Every year that the Bais Hamikdosh has not been rebuilt, there is so much more to mourn. We can easily be overcome with sadness and melancholy as we reflect on our sorry state. But we must not grow despondent. We must channel that gloominess to drive us to repent for our sins which cause us to remain in this golus state of limbo. As we stare in the mirror at our oily and unkempt hair, we should reflect on the sinas chinom that prevents the arrival of Moshiach and resolve to become better people.
I remember the time I went fundraising with Rav Avrohom Golombeck zt”l, the mashgiach of the Philadelphia Yeshiva, who was niftar this week after a long, tragic illness.
He would go once a year to Pittsburgh to raise money for the yeshiva and twice I was selected to go with him. I was overcome by Rav Avrohom’s determination to help the yeshiva and how he wouldn’t let anything get in the way of his mission.

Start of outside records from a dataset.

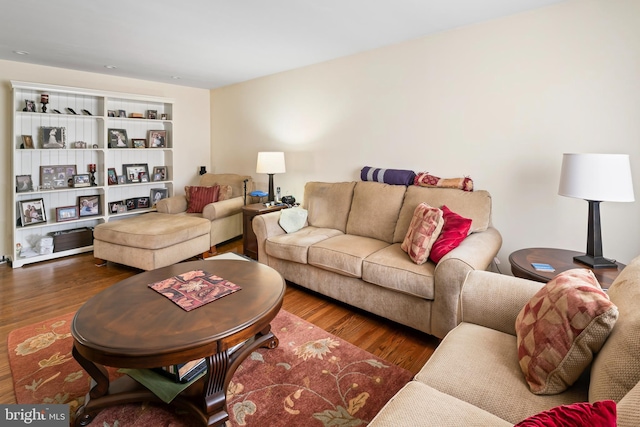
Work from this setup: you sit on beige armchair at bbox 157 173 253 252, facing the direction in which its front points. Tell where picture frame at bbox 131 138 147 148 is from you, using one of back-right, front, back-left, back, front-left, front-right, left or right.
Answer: right

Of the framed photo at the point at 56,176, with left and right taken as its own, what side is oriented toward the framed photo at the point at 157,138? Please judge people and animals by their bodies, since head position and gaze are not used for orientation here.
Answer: left

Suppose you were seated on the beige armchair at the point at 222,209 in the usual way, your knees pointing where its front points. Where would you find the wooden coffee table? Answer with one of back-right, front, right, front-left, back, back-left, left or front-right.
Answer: front-left

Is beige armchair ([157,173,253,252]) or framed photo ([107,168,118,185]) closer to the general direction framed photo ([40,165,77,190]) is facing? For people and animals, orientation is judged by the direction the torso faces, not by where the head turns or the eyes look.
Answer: the beige armchair

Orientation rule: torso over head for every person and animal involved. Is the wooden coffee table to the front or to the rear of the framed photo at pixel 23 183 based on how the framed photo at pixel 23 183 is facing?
to the front

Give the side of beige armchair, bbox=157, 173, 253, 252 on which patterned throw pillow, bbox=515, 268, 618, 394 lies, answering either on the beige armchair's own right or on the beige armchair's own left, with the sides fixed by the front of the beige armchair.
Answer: on the beige armchair's own left

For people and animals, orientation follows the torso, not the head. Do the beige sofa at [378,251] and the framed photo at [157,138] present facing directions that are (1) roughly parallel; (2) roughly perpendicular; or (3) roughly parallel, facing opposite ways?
roughly perpendicular

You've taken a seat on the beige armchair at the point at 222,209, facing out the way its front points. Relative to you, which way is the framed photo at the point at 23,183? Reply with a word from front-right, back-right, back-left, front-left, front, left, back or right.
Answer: front-right

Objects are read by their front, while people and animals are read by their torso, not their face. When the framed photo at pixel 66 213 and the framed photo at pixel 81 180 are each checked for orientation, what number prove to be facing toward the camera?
2

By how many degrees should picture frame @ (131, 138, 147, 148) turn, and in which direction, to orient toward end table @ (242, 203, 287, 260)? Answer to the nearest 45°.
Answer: approximately 45° to its left

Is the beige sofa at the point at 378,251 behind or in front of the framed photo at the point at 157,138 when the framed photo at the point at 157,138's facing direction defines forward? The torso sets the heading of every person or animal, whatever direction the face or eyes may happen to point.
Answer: in front
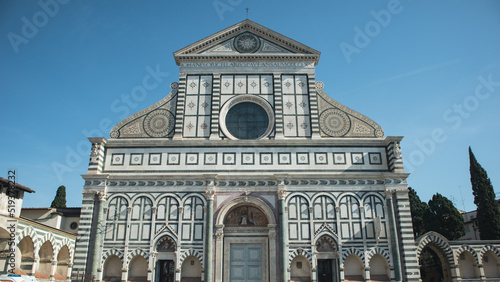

I recall going to a certain home one evening on behalf of the yeshiva. We knocked on the door and the woman of the house said she wouldn’t let us in. Not only that, but she sent out a big dog to chase us away. The dog stood there barking at us and I was petrified out of my mind.
Rav Avrohom said, “We’re not going anywhere. We are standing right here until her husband comes out, apologizes, and gives us a check.” I started walking away. He grabbed me and said, “You aren’t going anywhere. We are here for the yeshiva and the dog will not hurt us.”
As I stood there embarrassed to the core and scared of that dog, Rav Avrohom stood in all his glory like a proud Yid on a mission to support Torah.
Boruch Hashem, after what seemed like an eternity, the husband came out, apologized profusely, and wrote out a check for $100.
With that, thankfully, we got back into the car and headed to the next address on the list.
Rav Avrohom taught me a lesson that day that I have never forgotten. It was a lesson about who we are, why we are here, and the lengths to which we have to go to support Torah and bring the geulah.
Let us all do our missions without fear or fuss and prepare the world for the arrival of Moshiach speedily in our day.